The widespread use of CGPSS by Canadian and American grad schools just continues the well worn path of ignoring program evaluation for the purpose of change, learning and growth.  After all prominent grad ed scholars like professor emeritus Dr. Debra Stewart still sound a wake up call to action for practitioners of grad ed to learn about it.  One still overwhelming theme in the lit on grad ed is the utter indifference to the practices of grad ed by its practitioners.

Along with the poor excuse for program evaluation coming through the CGPSS, Canadian grad student leaders should notice how much their administrations take up recommendations for improvement and best practices.  The Canadian Association of Graduate Studies (CAGS) made a spate of excellent recommendations in 2003, very few of which were implemented, even though every graduate school in the country belongs to CAGS.  The lack of interest in program evaluation or development in graduate schools means that even today circa 2017 if grad schools adopted CAGS recommendations from 2003, grad ed would be advanced.

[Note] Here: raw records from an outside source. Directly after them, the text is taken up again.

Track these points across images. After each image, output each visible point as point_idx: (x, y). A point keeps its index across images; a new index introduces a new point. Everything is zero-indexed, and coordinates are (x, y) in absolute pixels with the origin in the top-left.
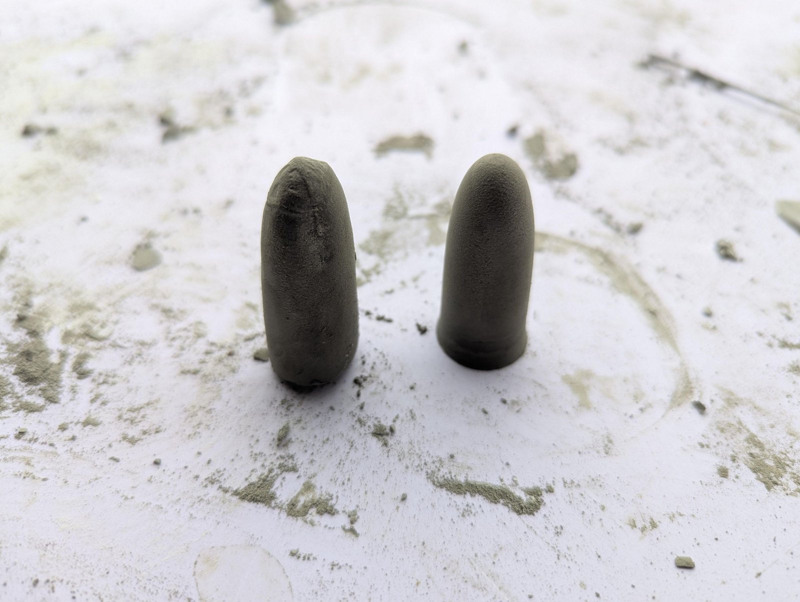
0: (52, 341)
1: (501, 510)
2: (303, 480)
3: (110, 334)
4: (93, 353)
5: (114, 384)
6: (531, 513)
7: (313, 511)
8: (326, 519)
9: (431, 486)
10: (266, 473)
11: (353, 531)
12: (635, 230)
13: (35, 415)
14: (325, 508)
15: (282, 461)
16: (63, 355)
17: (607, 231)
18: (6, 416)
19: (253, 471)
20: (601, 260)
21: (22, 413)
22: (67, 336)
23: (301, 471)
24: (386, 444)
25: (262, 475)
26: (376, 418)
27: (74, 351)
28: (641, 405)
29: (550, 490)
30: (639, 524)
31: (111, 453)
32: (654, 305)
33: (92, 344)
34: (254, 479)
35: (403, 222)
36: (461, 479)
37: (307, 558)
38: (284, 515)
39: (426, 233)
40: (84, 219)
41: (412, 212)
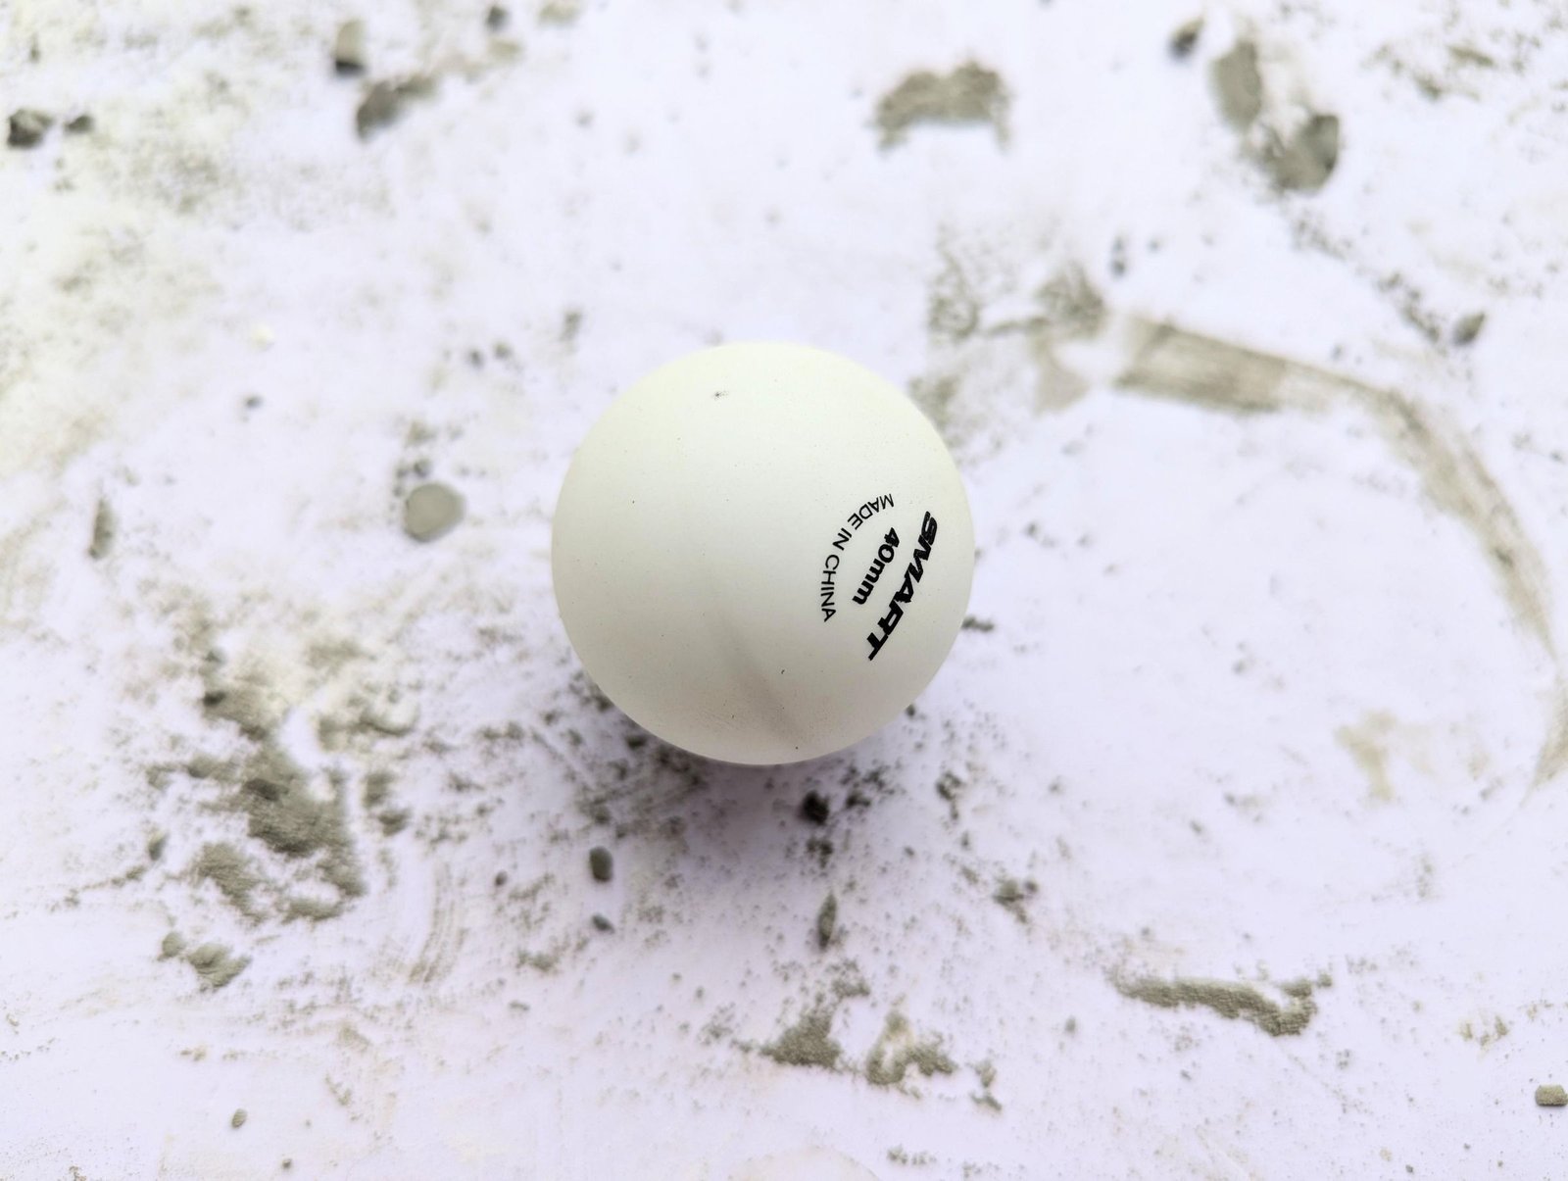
0: (299, 746)
1: (1244, 1032)
2: (884, 1010)
3: (416, 719)
4: (395, 769)
5: (462, 838)
6: (1295, 1032)
7: (912, 1070)
8: (938, 1084)
9: (1112, 998)
10: (812, 1004)
11: (992, 1103)
12: (1468, 333)
13: (328, 928)
14: (933, 1064)
15: (836, 976)
16: (336, 780)
17: (1410, 338)
18: (272, 934)
19: (786, 1002)
20: (1400, 422)
21: (301, 924)
22: (326, 730)
23: (877, 991)
24: (1022, 918)
25: (805, 1007)
26: (996, 863)
27: (356, 767)
28: (1483, 785)
29: (1326, 983)
30: (1478, 1032)
31: (509, 995)
32: (1508, 538)
33: (386, 746)
34: (793, 1020)
35: (975, 343)
36: (1167, 976)
37: (920, 1161)
38: (862, 1084)
39: (1030, 375)
40: (252, 403)
41: (991, 316)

What if Canadian grad student leaders asked administrations to formulate goals by way of grad ed development.  For example, every research student must also complete a three minute thesis with a poster.  Such experiences are available now as tack-ons but the heart of research training programs remains unchanged.   What if the department of grad studies required every research supervisor to participate in ongoing professional development to learn about better supervision practices or new ideas for assessment?  What if  every program had to convene a joint student and faculty committee to study and implement program renewal initiatives?  Canadian grad student leaders must demand more than a student satisfaction survey to evaluate graduate programs.

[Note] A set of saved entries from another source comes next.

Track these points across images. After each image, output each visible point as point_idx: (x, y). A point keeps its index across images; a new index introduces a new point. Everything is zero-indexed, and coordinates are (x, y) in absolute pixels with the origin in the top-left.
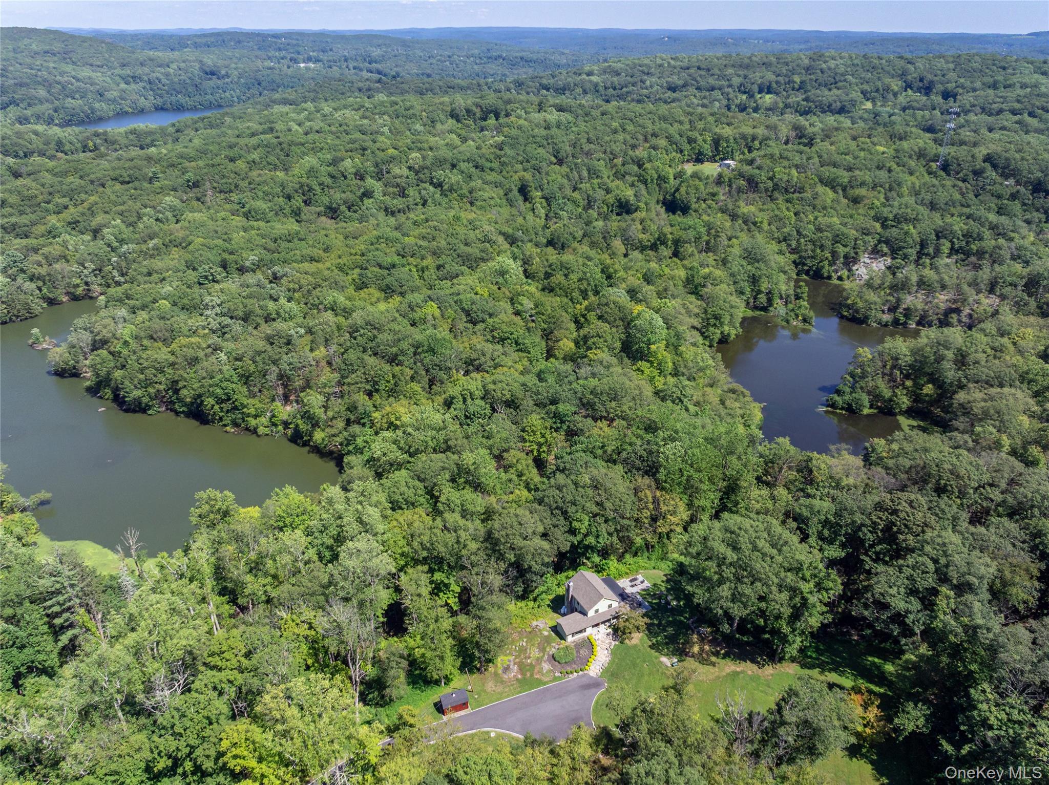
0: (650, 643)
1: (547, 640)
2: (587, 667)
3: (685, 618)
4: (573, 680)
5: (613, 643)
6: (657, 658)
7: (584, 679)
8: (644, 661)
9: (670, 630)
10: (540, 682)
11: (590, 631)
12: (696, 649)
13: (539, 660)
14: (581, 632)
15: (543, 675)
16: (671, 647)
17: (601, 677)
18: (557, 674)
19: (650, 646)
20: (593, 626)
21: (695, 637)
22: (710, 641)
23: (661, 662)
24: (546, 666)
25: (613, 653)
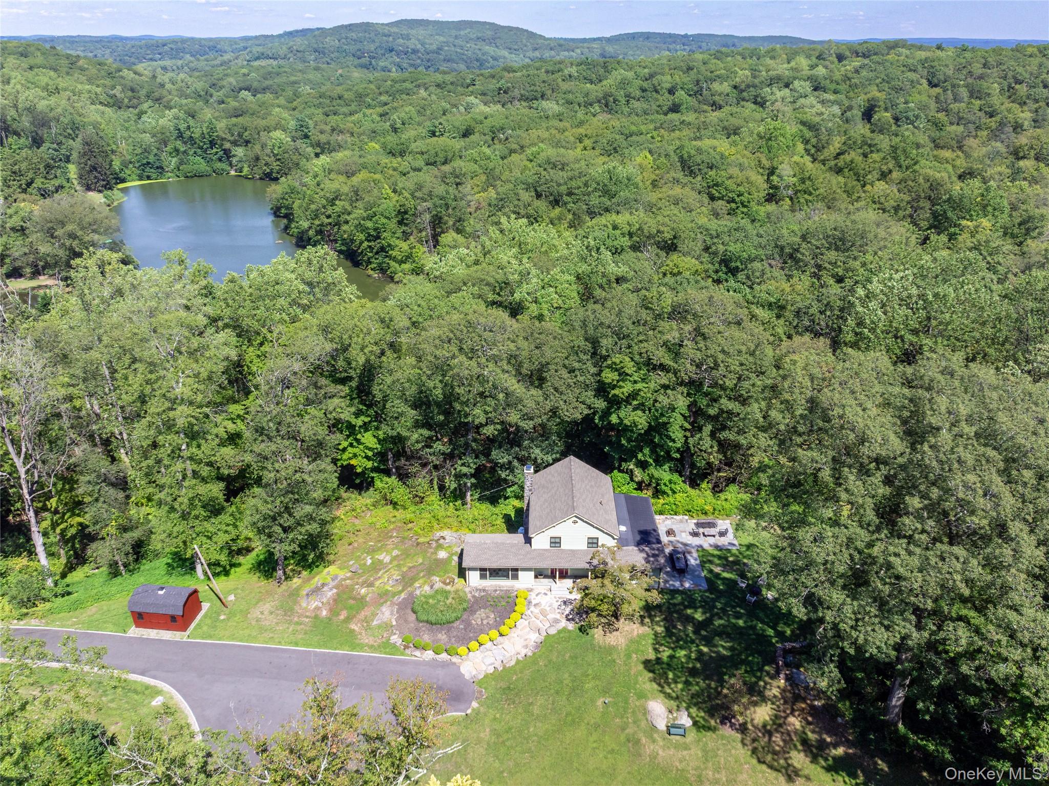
0: (652, 656)
1: (436, 566)
2: (462, 650)
3: (781, 635)
4: (417, 664)
5: (564, 623)
6: (642, 696)
7: (440, 672)
8: (605, 692)
9: (723, 647)
10: (351, 639)
11: (526, 579)
12: (762, 714)
13: (383, 597)
14: (496, 573)
15: (368, 628)
16: (698, 685)
17: (480, 683)
18: (395, 639)
19: (647, 664)
20: (539, 574)
21: (776, 686)
22: (814, 711)
23: (645, 712)
24: (387, 614)
25: (548, 644)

The status quo and the CPGSS serve the university’s legendary complacency towards grad ed.  Perhaps if grad student leaders demanded more, more would be done.  Grad student leaders are supposed to function as a check on the university after all.

Buried deep in the highest degree given out by Canadian universities, graduate programs entwine a pinnacle of achievement with a nadir of attention to learning how better to surmount the pinnacle.  Grad student leaders need to end the complacency and encourage ongoing, rigorous program renewal designed to make grad ed more responsive and forward looking.   Grad student leaders could form partnerships with other union leaders to ask administrators to pilot projects to push past their passivity.

Student satisfaction surveys are no way to renew grad ed and move it forward.  What if grad student leaders need to demanded better evaluation of programs and confronted complacency?  The impetus to change needs student leadership to get the ball rolling.